Chapter 10, Electrical Circuits Flashcards
What is Kirchhoff’s second law?
The sum of the e.m.f.s is equal to the sum of the p.d.s in a closed loop
What can Kirchhoff’s second law be broken down to? (Interpreted as)
The total energy transferred to the charges in a circuit is always equal to the total energy transferred from the charges as they move around the circuit.
How is current affected by components in a series circuit?
It isn’t, it is the same all the way round
What is the sum of the p.d. Across components in a circuit equal to?
The e.m.f. (Components with more resistance get a higher share of the voltage)
In a parallel circuit, how much of the current will a branch with twice the resistance of another branch receive?
Half of the current
How does Kirchhoff’s second law work in parallel circuits?
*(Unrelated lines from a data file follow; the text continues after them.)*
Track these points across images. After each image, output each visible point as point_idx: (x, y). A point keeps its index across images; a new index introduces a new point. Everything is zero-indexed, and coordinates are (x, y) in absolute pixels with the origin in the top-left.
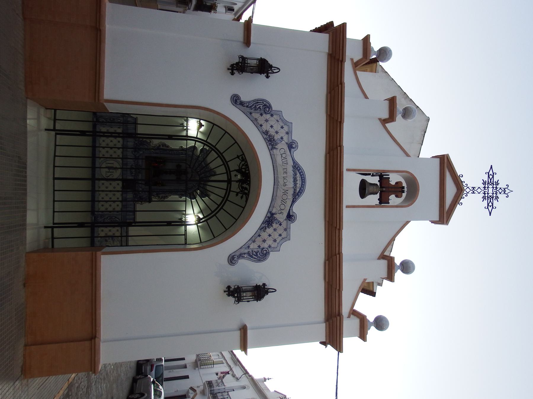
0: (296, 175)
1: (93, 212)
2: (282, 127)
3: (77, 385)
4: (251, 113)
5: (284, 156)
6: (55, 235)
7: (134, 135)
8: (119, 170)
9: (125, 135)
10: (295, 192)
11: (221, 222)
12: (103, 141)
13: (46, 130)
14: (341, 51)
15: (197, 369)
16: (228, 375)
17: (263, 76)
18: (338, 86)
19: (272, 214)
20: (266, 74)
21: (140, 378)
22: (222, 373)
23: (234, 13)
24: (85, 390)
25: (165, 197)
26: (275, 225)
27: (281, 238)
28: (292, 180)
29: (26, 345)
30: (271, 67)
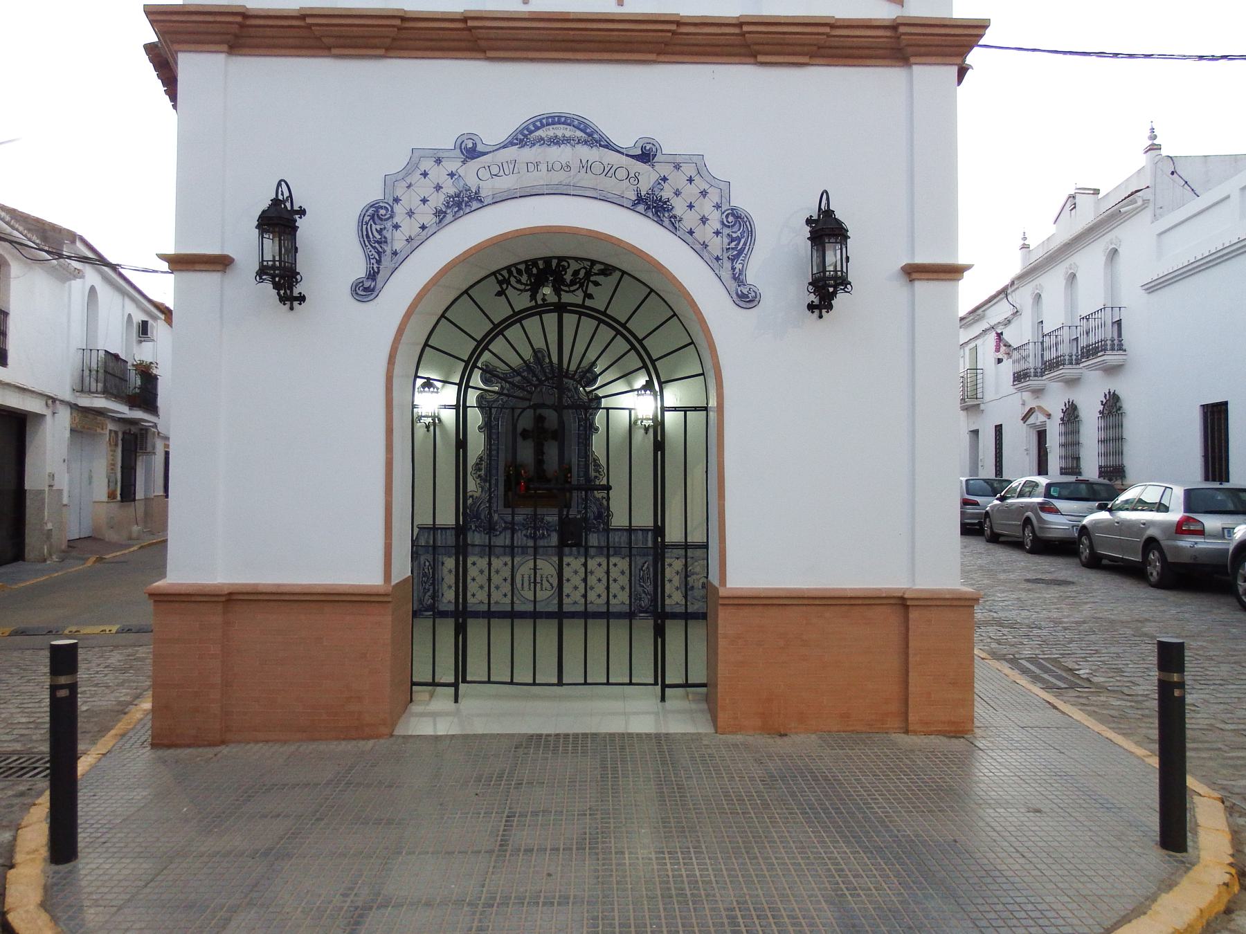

The sum of the e.m.f. Is equal to the sum of the p.d. of all the components in that closed loop (branch of the parallel circuit)
What does a power source need in order to output a high current?
A low internal resistance, such as a car battery
How is energy ‘lost’ in the cell of an electrical circuit?
Energy is ‘lost’ to heat as work has to be done by the charge carriers in the power source, for a chemical source, this is due to reactions between chemicals.
What is terminal p.d.?
The p.d. measured at the terminals of a power source
How does terminal p.d. differ from e.m.f.?
The terminal p.d. Is lower than the actual e.m.f. due to energy lost from internal resistance, these are called lost volts.
What is the equation for e.m.f. in terms of terminal p.d.?
Electromotive force = terminal p.d. + lost volts
How does an increase in current affect terminal p.d. and lost volts when the emf remains constant?
And increase in current means more charge carriers doing work in the cell which increases lost volts and decreasing terminal p.d.
What is the equation for lost volts?
V (Lost volts) = I (current) x r (internal resistance)
What’s the equation for emf from a power source (derived from e = v + lost volts)
emf = V (terminal p.d.) + I (current) x r (internal resistance) or emf = I (current) x (R (resistance) + r (internal resistance))